Problem description:
Take the data below and extract the lines from the one with "Fund | | $140,827.16 |" to the one with "Ave | | $0.00 |", inclusive, exactly as written.
*** Opening Provided information ***
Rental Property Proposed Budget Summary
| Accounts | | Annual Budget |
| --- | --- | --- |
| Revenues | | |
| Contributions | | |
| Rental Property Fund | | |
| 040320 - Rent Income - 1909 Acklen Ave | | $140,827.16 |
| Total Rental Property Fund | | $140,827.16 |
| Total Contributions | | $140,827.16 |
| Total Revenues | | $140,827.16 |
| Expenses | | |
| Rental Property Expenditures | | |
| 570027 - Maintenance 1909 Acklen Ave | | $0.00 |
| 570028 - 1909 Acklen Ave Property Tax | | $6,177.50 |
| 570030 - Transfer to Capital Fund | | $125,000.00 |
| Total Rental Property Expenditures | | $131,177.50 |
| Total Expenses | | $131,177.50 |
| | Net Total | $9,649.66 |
*** Closing Provided information ***
Finished exercise:
| Total Rental Property Fund | | $140,827.16 |
| Total Contributions | | $140,827.16 |
| Total Revenues | | $140,827.16 |
| Expenses | | |
| Rental Property Expenditures | | |
| 570027 - Maintenance 1909 Acklen Ave | | $0.00 |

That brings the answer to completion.